Mais le pire réside sûrement dans le freinage d’urgence, quand le véhicule détecte une situation de danger et veut vous « aider ». Sauf qu’il confond souvent et voit parfois des obstacles là où il n’y en a pas comme cette grille à bétail de Hill Road dans le Somerset qui a été à l’origine plusieurs accidents, les voitures s’écrasant dans le fossé.
Même chose pour le système d’aide au maintien dans la voie qui utilise une caméra installée à l’avant pour détecter si vous franchissez accidentellement un marquage au sol : le volant se crispe, comme si une personne invisible vous l’arrachait !
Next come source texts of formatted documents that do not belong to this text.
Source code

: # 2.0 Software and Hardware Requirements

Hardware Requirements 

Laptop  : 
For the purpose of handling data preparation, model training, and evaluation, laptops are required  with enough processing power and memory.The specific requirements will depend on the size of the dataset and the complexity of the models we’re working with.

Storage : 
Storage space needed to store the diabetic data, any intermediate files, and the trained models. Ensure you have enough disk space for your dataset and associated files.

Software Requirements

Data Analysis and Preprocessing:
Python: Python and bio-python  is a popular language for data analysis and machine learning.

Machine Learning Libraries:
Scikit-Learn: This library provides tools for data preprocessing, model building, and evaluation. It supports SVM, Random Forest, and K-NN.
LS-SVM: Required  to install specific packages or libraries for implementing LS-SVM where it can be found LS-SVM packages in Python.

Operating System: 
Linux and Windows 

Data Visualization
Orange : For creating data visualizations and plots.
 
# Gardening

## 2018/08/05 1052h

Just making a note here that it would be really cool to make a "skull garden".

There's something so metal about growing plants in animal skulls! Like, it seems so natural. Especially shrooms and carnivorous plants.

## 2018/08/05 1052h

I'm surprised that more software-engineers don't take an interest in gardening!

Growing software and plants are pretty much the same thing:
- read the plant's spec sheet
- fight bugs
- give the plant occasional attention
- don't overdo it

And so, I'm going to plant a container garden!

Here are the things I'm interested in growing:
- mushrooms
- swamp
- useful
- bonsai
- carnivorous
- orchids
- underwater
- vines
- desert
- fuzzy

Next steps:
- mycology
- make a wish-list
Pour un des lecteurs du Telegraph, c’est évident : « Ma voiture pense clairement que je suis un idiot et a pour mission de me priver d’autonomie. » Sans compter que maintenant, vous n’avez plus votre roue de secours traditionnelle, considérée comme trop encombrante : seules 3 % des voitures neuves en sont désormais équipées.
Un contrôle accru pour qui exactement ?
Cette surprotection, qui se révèle à double tranchant, glisse aussi vers un contrôle accru. Anne Dolhein en parlait il y a quelques mois, en vertu d’un règlement européen de 2019, toutes les voitures vendues neuves, depuis cet été, doivent par exemple être équipées d’un système « d’adaptation intelligente de la vitesse » (AIV) : ce système détecte les panneaux de signalisation, compare la vitesse maximale autorisée avec la vitesse réelle du véhicule et avertit grâce à une alerte visuelle, sonore, et un durcissement ou une vibration de la pédale d’accélérateur. Le véhicule peut aussi automatiquement réduire sa puissance.
L’option étant déjà proposée depuis plusieurs années dans les voitures neuves, un lecteur du Telegraph raconte sa propre expérience : « J’étais sur une autoroute à deux voies et mon Audi a vu un panneau de limitation de vitesse à 30 km/h sur une route parallèle, j’ai freiné brusquement et la voiture derrière moi a failli me percuter. J’ai eu plus de collisions évitées de justesse avec cette voiture en 18 mois qu’en 30 ans de conduite. »
Question d’habitude, nous dira-t-on ! Sans doute… Et puis on peut toujours (encore) désactiver manuellement toutes ces options ! Demeure néanmoins l’impression que le conducteur est comme infantilisé et qu’il fera de moins en moins appel à sa vigilance ou à sa liberté pour prévenir un obstacle ou se plier au respect d’une règle : c’est tout l’envers de la médaille des objets connectés et donc contrôlables.
On ne parlera pas bien sûr contre les chiffres, car les voitures ont fait des progrès constants en termes de fiabilité (18.034 morts en 1972 contre 3.248 en 2018, alors que le nombre de kilomètres parcourus a été multiplié par 2). Mais, blindées d’électronique, elles deviennent un vrai casse-tête à la fois pour les réparateurs et pour les utilisateurs. Et le mieux est souvent l’ennemi du bien : des options, on passe aux obligations, tout en imposant des véhicules de plus en plus onéreux.
Sans compter que la soumission au Net zéro écologiste est un merveilleux moyen d’imposer des normes toujours plus pesantes : sauver l’automobiliste, c’est bien, sauver la planète, c’est encore mieux.